Widać pierwsze efekty pomocy dla Elżbiety Dmoch. Jest tylko jedno "ale"

Elżbieta Dmoch (znana z grupy Dwa Plus Jeden) po śmierci byłego męża i lidera zespołu - Janusza Kruka - wycofała się z życia publicznego. Dziś jej sytuacja nie należy do najłatwiejszych. Dopiero dzięki wsparciu udało jej się stanąć na nogi. Podczas wprowadzania zmian pojawiło się jedno wyraźne "ale". Tak teraz wygląda rzeczywistość 73-latki.

Elżbieta Dmoch musiała skorzystać z pomocy fundacji

Elżbieta Dmoch, czyli znana z grupy Dwa Plus Jeden wokalistka, w latach 90. należała do grona najpopularniejszych gwiazd. Niestety, sława i idące za nią benefity szybko stały się przeszłością. 73-latka musiała skorzystać z pomocy Polskiej Fundacji Muzycznej.

Po śmierci lidera grupy Janusza Kruka (w 1992 roku) i nieudanych próbach reaktywacji grupy, Elżbieta Dmoch wycofała z życia publicznego. Ostatnio zaczęła otrzymywać regularne wsparcie "w wysokości kilku emerytur". Mimo początkowego odrzucania pomocy, udało się poprawić materialną sytuację gwiazdy.

Reklama

Prezes fundacji o sytuacji wokalistki z grupy Dwa Plus Jeden

"To bardzo skomplikowane sprawy prawne i sama nie dałaby sobie rady. Ale w końcu udało się uporządkować całą dokumentację związaną z obrotem prawami wykonawczymi. Mam nadzieję, że dzięki temu pani Ela każdego roku dostanie kilka dodatkowych emerytur" - zdradził prezes fundacji w rozmowie z "Faktem".

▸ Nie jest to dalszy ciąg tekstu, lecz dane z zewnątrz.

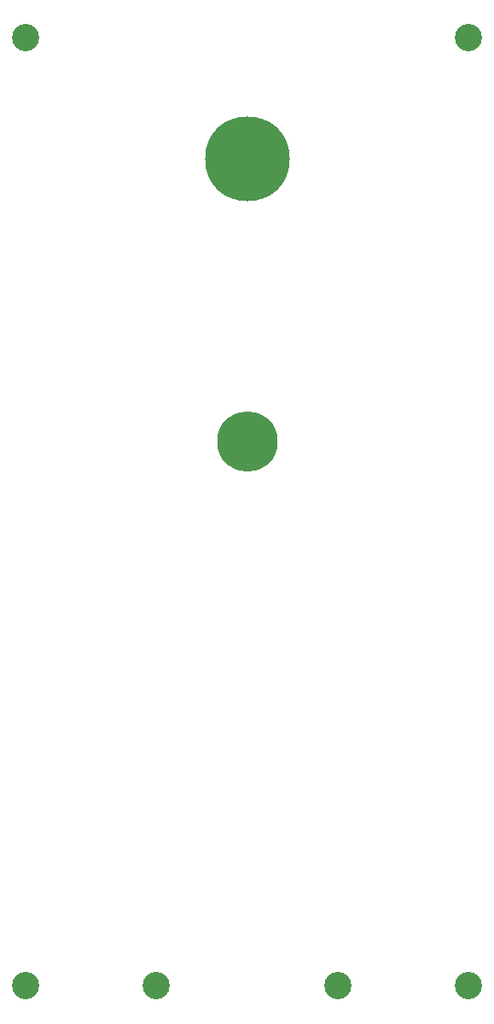
<source format=gbr>
%TF.GenerationSoftware,KiCad,Pcbnew,8.0.3*%
%TF.CreationDate,2024-06-30T10:59:25+01:00*%
%TF.ProjectId,Esp32EduModular-Acc-Panel+JST,45737033-3245-4647-954d-6f64756c6172,rev?*%
%TF.SameCoordinates,Original*%
%TF.FileFunction,Soldermask,Top*%
%TF.FilePolarity,Negative*%
%FSLAX46Y46*%
G04 Gerber Fmt 4.6, Leading zero omitted, Abs format (unit mm)*
G04 Created by KiCad (PCBNEW 8.0.3) date 2024-06-30 10:59:25*
%MOMM*%
%LPD*%
G01*
G04 APERTURE LIST*
%ADD10C,6.000000*%
%ADD11C,2.700000*%
%ADD12C,8.400000*%
G04 APERTURE END LIST*
D10*
%TO.C,REF\u002A\u002A*%
X75000000Y-93000000D03*
%TD*%
D11*
%TO.C,MK4*%
X97000000Y-147000000D03*
%TD*%
%TO.C,MK2*%
X66000000Y-147000000D03*
%TD*%
%TO.C,MK3*%
X53000000Y-147000000D03*
%TD*%
D12*
%TO.C,REF\u002A\u002A*%
X75000000Y-65000000D03*
%TD*%
D11*
%TO.C,MK1*%
X84000000Y-147000000D03*
%TD*%
%TO.C,MK1*%
X53000000Y-53000000D03*
%TD*%
%TO.C,MK2*%
X97000000Y-53000000D03*
%TD*%
M02*

</source>
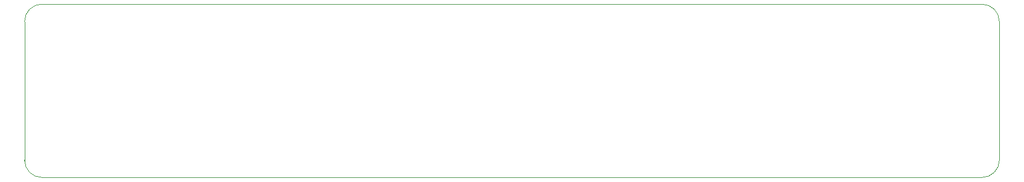
<source format=gm1>
G04 #@! TF.GenerationSoftware,KiCad,Pcbnew,9.0.2-9.0.2-0~ubuntu22.04.1*
G04 #@! TF.CreationDate,2025-06-09T06:08:18+02:00*
G04 #@! TF.ProjectId,passive_PSU_Rev-A,70617373-6976-4655-9f50-53555f526576,rev?*
G04 #@! TF.SameCoordinates,Original*
G04 #@! TF.FileFunction,Profile,NP*
%FSLAX46Y46*%
G04 Gerber Fmt 4.6, Leading zero omitted, Abs format (unit mm)*
G04 Created by KiCad (PCBNEW 9.0.2-9.0.2-0~ubuntu22.04.1) date 2025-06-09 06:08:18*
%MOMM*%
%LPD*%
G01*
G04 APERTURE LIST*
G04 #@! TA.AperFunction,Profile*
%ADD10C,0.050000*%
G04 #@! TD*
G04 APERTURE END LIST*
D10*
X50000000Y-70000000D02*
X50000000Y-90000000D01*
X52500000Y-92500000D02*
X187500000Y-92500000D01*
X190000000Y-90000000D02*
G75*
G02*
X187500000Y-92500000I-2500000J0D01*
G01*
X190000000Y-70000000D02*
X190000000Y-90000000D01*
X52500000Y-67500000D02*
X187500000Y-67500000D01*
X187500000Y-67500000D02*
G75*
G02*
X190000000Y-70000000I0J-2500000D01*
G01*
X52500000Y-92500000D02*
G75*
G02*
X50000000Y-90000000I0J2500000D01*
G01*
X50000000Y-70000000D02*
G75*
G02*
X52500000Y-67500000I2500000J0D01*
G01*
M02*

</source>
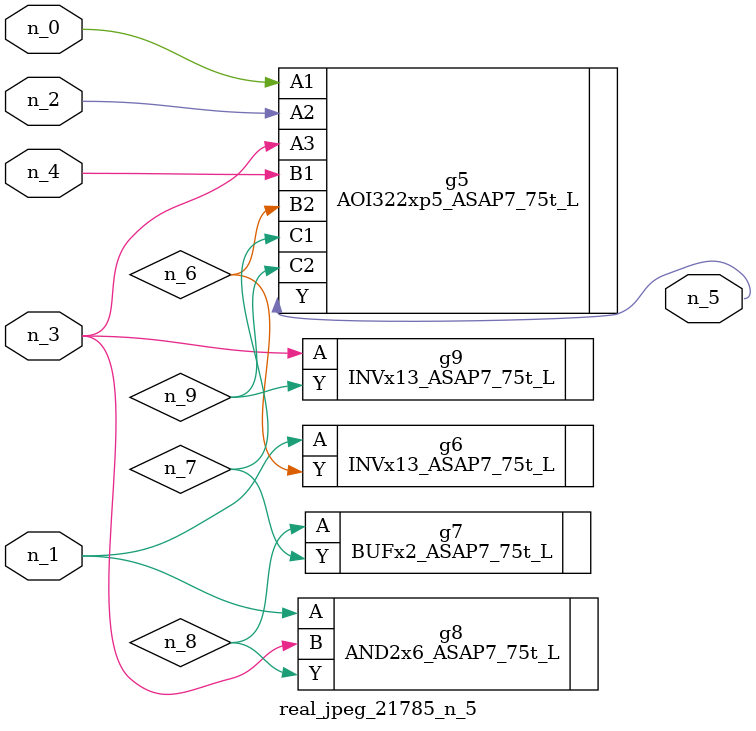
<source format=v>
module real_jpeg_21785_n_5 (n_4, n_0, n_1, n_2, n_3, n_5);

input n_4;
input n_0;
input n_1;
input n_2;
input n_3;

output n_5;

wire n_8;
wire n_6;
wire n_7;
wire n_9;

AOI322xp5_ASAP7_75t_L g5 ( 
.A1(n_0),
.A2(n_2),
.A3(n_3),
.B1(n_4),
.B2(n_6),
.C1(n_7),
.C2(n_9),
.Y(n_5)
);

INVx13_ASAP7_75t_L g6 ( 
.A(n_1),
.Y(n_6)
);

AND2x6_ASAP7_75t_L g8 ( 
.A(n_1),
.B(n_3),
.Y(n_8)
);

INVx13_ASAP7_75t_L g9 ( 
.A(n_3),
.Y(n_9)
);

BUFx2_ASAP7_75t_L g7 ( 
.A(n_8),
.Y(n_7)
);


endmodule
</source>
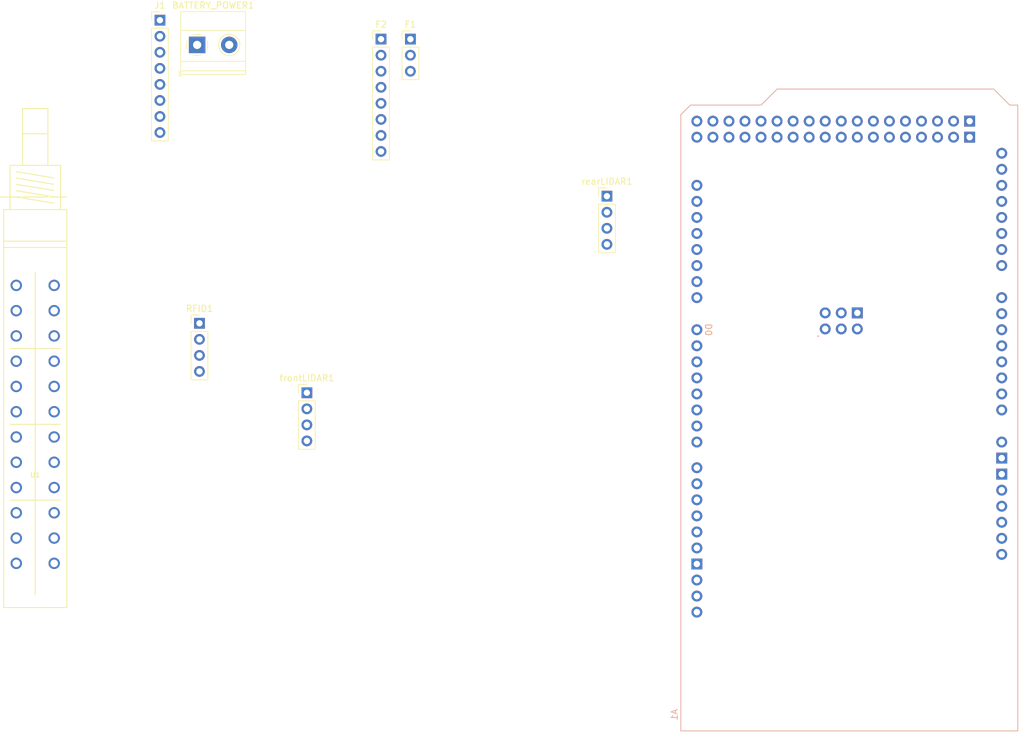
<source format=kicad_pcb>
(kicad_pcb
	(version 20240108)
	(generator "pcbnew")
	(generator_version "8.0")
	(general
		(thickness 1.6)
		(legacy_teardrops no)
	)
	(paper "A3")
	(layers
		(0 "F.Cu" signal)
		(31 "B.Cu" signal)
		(32 "B.Adhes" user "B.Adhesive")
		(33 "F.Adhes" user "F.Adhesive")
		(34 "B.Paste" user)
		(35 "F.Paste" user)
		(36 "B.SilkS" user "B.Silkscreen")
		(37 "F.SilkS" user "F.Silkscreen")
		(38 "B.Mask" user)
		(39 "F.Mask" user)
		(40 "Dwgs.User" user "User.Drawings")
		(41 "Cmts.User" user "User.Comments")
		(42 "Eco1.User" user "User.Eco1")
		(43 "Eco2.User" user "User.Eco2")
		(44 "Edge.Cuts" user)
		(45 "Margin" user)
		(46 "B.CrtYd" user "B.Courtyard")
		(47 "F.CrtYd" user "F.Courtyard")
		(48 "B.Fab" user)
		(49 "F.Fab" user)
		(50 "User.1" user)
		(51 "User.2" user)
		(52 "User.3" user)
		(53 "User.4" user)
		(54 "User.5" user)
		(55 "User.6" user)
		(56 "User.7" user)
		(57 "User.8" user)
		(58 "User.9" user)
	)
	(setup
		(pad_to_mask_clearance 0)
		(allow_soldermask_bridges_in_footprints no)
		(pcbplotparams
			(layerselection 0x00010fc_ffffffff)
			(plot_on_all_layers_selection 0x0000000_00000000)
			(disableapertmacros no)
			(usegerberextensions no)
			(usegerberattributes yes)
			(usegerberadvancedattributes yes)
			(creategerberjobfile yes)
			(dashed_line_dash_ratio 12.000000)
			(dashed_line_gap_ratio 3.000000)
			(svgprecision 4)
			(plotframeref no)
			(viasonmask no)
			(mode 1)
			(useauxorigin no)
			(hpglpennumber 1)
			(hpglpenspeed 20)
			(hpglpendiameter 15.000000)
			(pdf_front_fp_property_popups yes)
			(pdf_back_fp_property_popups yes)
			(dxfpolygonmode yes)
			(dxfimperialunits yes)
			(dxfusepcbnewfont yes)
			(psnegative no)
			(psa4output no)
			(plotreference yes)
			(plotvalue yes)
			(plotfptext yes)
			(plotinvisibletext no)
			(sketchpadsonfab no)
			(subtractmaskfromsilk no)
			(outputformat 1)
			(mirror no)
			(drillshape 1)
			(scaleselection 1)
			(outputdirectory "")
		)
	)
	(net 0 "")
	(net 1 "Net-(A1-D18{slash}TX1)")
	(net 2 "Net-(A1-D19{slash}RX1)")
	(net 3 "Net-(A1-D16{slash}TX2)")
	(net 4 "Net-(A1-D17{slash}RX2)")
	(net 5 "Net-(A1-D15{slash}RX3)")
	(net 6 "Net-(A1-D14{slash}TX3)")
	(net 7 "unconnected-(A1-PadD24)")
	(net 8 "unconnected-(A1-D11_MOSI-PadD11)")
	(net 9 "unconnected-(A1-PadD44)")
	(net 10 "unconnected-(A1-PadD30)")
	(net 11 "unconnected-(A1-PadA8)")
	(net 12 "unconnected-(A1-PadA0)")
	(net 13 "unconnected-(A1-PadVIN)")
	(net 14 "unconnected-(A1-PadA6)")
	(net 15 "unconnected-(A1-PadDAC1)")
	(net 16 "unconnected-(A1-CANTX-PadCANT)")
	(net 17 "unconnected-(A1-PadD41)")
	(net 18 "unconnected-(A1-D21{slash}SCL-PadD21)")
	(net 19 "unconnected-(A1-PadDAC0)")
	(net 20 "unconnected-(A1-PadD53)")
	(net 21 "unconnected-(A1-PadD29)")
	(net 22 "unconnected-(A1-D13_SCK-PadD13)")
	(net 23 "unconnected-(A1-PadD25)")
	(net 24 "unconnected-(A1-PadD49)")
	(net 25 "unconnected-(A1-D20{slash}SDA-PadD20)")
	(net 26 "unconnected-(A1-PadA5)")
	(net 27 "unconnected-(A1-PadD43)")
	(net 28 "unconnected-(A1-RESET-PadRST1)")
	(net 29 "unconnected-(A1-PadD5)")
	(net 30 "unconnected-(A1-PadD31)")
	(net 31 "unconnected-(A1-PadD22)")
	(net 32 "unconnected-(A1-PadA2)")
	(net 33 "unconnected-(A1-PadSCL1)")
	(net 34 "unconnected-(A1-PadD42)")
	(net 35 "unconnected-(A1-SPI_SCK-PadSCK)")
	(net 36 "unconnected-(A1-PadA3)")
	(net 37 "unconnected-(A1-PadA7)")
	(net 38 "unconnected-(A1-PadD33)")
	(net 39 "unconnected-(A1-PadD32)")
	(net 40 "unconnected-(A1-SPI_GND-PadGND4)")
	(net 41 "unconnected-(A1-CANRX-PadCANR)")
	(net 42 "unconnected-(A1-PadD27)")
	(net 43 "+5V")
	(net 44 "unconnected-(A1-PadA11)")
	(net 45 "unconnected-(A1-PadD46)")
	(net 46 "unconnected-(A1-PadAREF)")
	(net 47 "unconnected-(A1-D10_CS-PadD10)")
	(net 48 "unconnected-(A1-PadD50)")
	(net 49 "unconnected-(A1-SPI_MISO-PadMISO)")
	(net 50 "unconnected-(A1-IOREF-PadIORF)")
	(net 51 "unconnected-(A1-PadD3)")
	(net 52 "unconnected-(A1-PadD26)")
	(net 53 "unconnected-(A1-PadD7)")
	(net 54 "unconnected-(A1-SPI_RESET-PadRST2)")
	(net 55 "unconnected-(A1-PadD47)")
	(net 56 "unconnected-(A1-PadSDA1)")
	(net 57 "unconnected-(A1-PadD51)")
	(net 58 "unconnected-(A1-PadD48)")
	(net 59 "unconnected-(A1-PadD2)")
	(net 60 "unconnected-(A1-PadD34)")
	(net 61 "unconnected-(A1-PadD52)")
	(net 62 "unconnected-(A1-PadD35)")
	(net 63 "unconnected-(A1-PadD40)")
	(net 64 "unconnected-(A1-PadA1)")
	(net 65 "unconnected-(A1-PadA9)")
	(net 66 "unconnected-(A1-SPI_5V-Pad5V2)")
	(net 67 "unconnected-(A1-PadD4)")
	(net 68 "unconnected-(A1-PadD45)")
	(net 69 "unconnected-(A1-D9{slash}SDA2-PadD9)")
	(net 70 "unconnected-(A1-SPI_MOSI-PadMOSI)")
	(net 71 "unconnected-(A1-PadD36)")
	(net 72 "unconnected-(A1-PadD37)")
	(net 73 "unconnected-(A1-PadD6)")
	(net 74 "unconnected-(A1-D12_MISO-PadD12)")
	(net 75 "unconnected-(A1-PadD39)")
	(net 76 "unconnected-(A1-PadD38)")
	(net 77 "unconnected-(A1-PadA10)")
	(net 78 "unconnected-(A1-PadD23)")
	(net 79 "unconnected-(A1-D8{slash}SCL2-PadD8)")
	(net 80 "unconnected-(A1-PadD28)")
	(net 81 "unconnected-(A1-PadA4)")
	(net 82 "Net-(A1-D0{slash}RX0)")
	(net 83 "Net-(A1-D1{slash}TX0)")
	(net 84 "unconnected-(U1-Pad8OUT1)")
	(net 85 "unconnected-(U1-Pad2OUT2)")
	(net 86 "unconnected-(U1-Pad8OUT2)")
	(net 87 "unconnected-(U1-Pad7OUT1)")
	(net 88 "unconnected-(U1-Pad7OUT2)")
	(net 89 "unconnected-(U1-Pad4OUT2)")
	(net 90 "unconnected-(U1-Pad4OUT1)")
	(net 91 "unconnected-(A1-GND-PadGND2)")
	(net 92 "unconnected-(A1-GND-PadGND6)")
	(net 93 "unconnected-(A1-GND-PadGND5)")
	(net 94 "unconnected-(A1-GND-PadGND3)")
	(net 95 "unconnected-(A1-5V-Pad5V4)")
	(net 96 "unconnected-(A1-5V-Pad5V3)")
	(net 97 "BATTERY GND")
	(net 98 "SERVO")
	(net 99 "ADC1")
	(net 100 "3.3V")
	(net 101 "RX{slash}SDA")
	(net 102 "ADC2")
	(net 103 "TX{slash}SCL")
	(net 104 "ADC15")
	(net 105 "VRX1")
	(net 106 "VTX1")
	(net 107 "PPM")
	(net 108 "VRX2")
	(net 109 "BAT+")
	(net 110 "VTX2")
	(net 111 "unconnected-(A1-3.3V-Pad3V3)")
	(net 112 "unconnected-(U1-Pad2OUT1)")
	(net 113 "unconnected-(U1-Pad2IN)")
	(footprint "Connector_PinHeader_2.54mm:PinHeader_1x08_P2.54mm_Vertical" (layer "F.Cu") (at 152.5 68.72))
	(footprint "arduino-library:Arduino_Giga_R1_WiFi_Shield" (layer "F.Cu") (at 288.3 181.22 90))
	(footprint "F8UEE:F8UEE" (layer "F.Cu") (at 132.76 140.7))
	(footprint "Connector_PinHeader_2.54mm:PinHeader_1x04_P2.54mm_Vertical" (layer "F.Cu") (at 223.26 96.58))
	(footprint "TerminalBlock_Phoenix:TerminalBlock_Phoenix_MKDS-1,5-2-5.08_1x02_P5.08mm_Horizontal" (layer "F.Cu") (at 158.39 72.63))
	(footprint "Connector_PinHeader_2.54mm:PinHeader_1x03_P2.54mm_Vertical" (layer "F.Cu") (at 192.15 71.72))
	(footprint "Connector_PinHeader_2.54mm:PinHeader_1x08_P2.54mm_Vertical" (layer "F.Cu") (at 187.5 71.72))
	(footprint "Connector_PinHeader_2.54mm:PinHeader_1x04_P2.54mm_Vertical" (layer "F.Cu") (at 158.76 116.7))
	(footprint "Connector_PinHeader_2.54mm:PinHeader_1x04_P2.54mm_Vertical" (layer "F.Cu") (at 175.76 127.7))
)

</source>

To nie jedyne wynagrodzenie, na które może liczyć gwiazda.

"(...) efektem jest np. fakt, że wkrótce w nowym serialu będzie wykorzystany utwór Dwa plus Jeden. To oznacza, że Elżbieta Dmoch w tym roku dostanie stosowne wynagrodzenie. Podobnie będzie w przypadku wykorzystania innych piosenek Dwa plus Jeden" - dodał.

Elżbieta Dmoch odmawia opuszczenia mieszkania podczas remontu

Dużą część pomocy stanowią fani grupy Dwa Plus Jeden. Dzięki wpłatom udało się rozpocząć remont jej zaniedbanego mieszkania na warszawskiej Saskiej Kępie. W domu znalazła się już nowa lodówka, kaloryfer olejowy, telewizor, telefon czy radio. Kolejna ma być łazienka.

"Ela musi mieć nową szafę na wymiar, bo stara się rozpadła, stara wanna zardzewiała. Chętnie też zakupimy lub przyjmiemy dla Eli w darze, nowe rzeczy, w miejsce starych i rozpadających się. Potrzebujemy wersalki, 3-4 krzeseł (może z małym stołem?), marzymy o fotelu terapeutycznym z rozkładanym oparciem - bardzo by się przydał na schorowany kręgosłup Elżbiety" - można przeczytać na stronie fundacji.

Niestety, pojawiło się jedno "ale". To spore utrudnienie dla pomagających osób. Jak donosi "Blask Online", wokalistka nie chce opuścić swojego mieszkania, więc remont idzie znacznie wolniej, niż pierwotnie planowano.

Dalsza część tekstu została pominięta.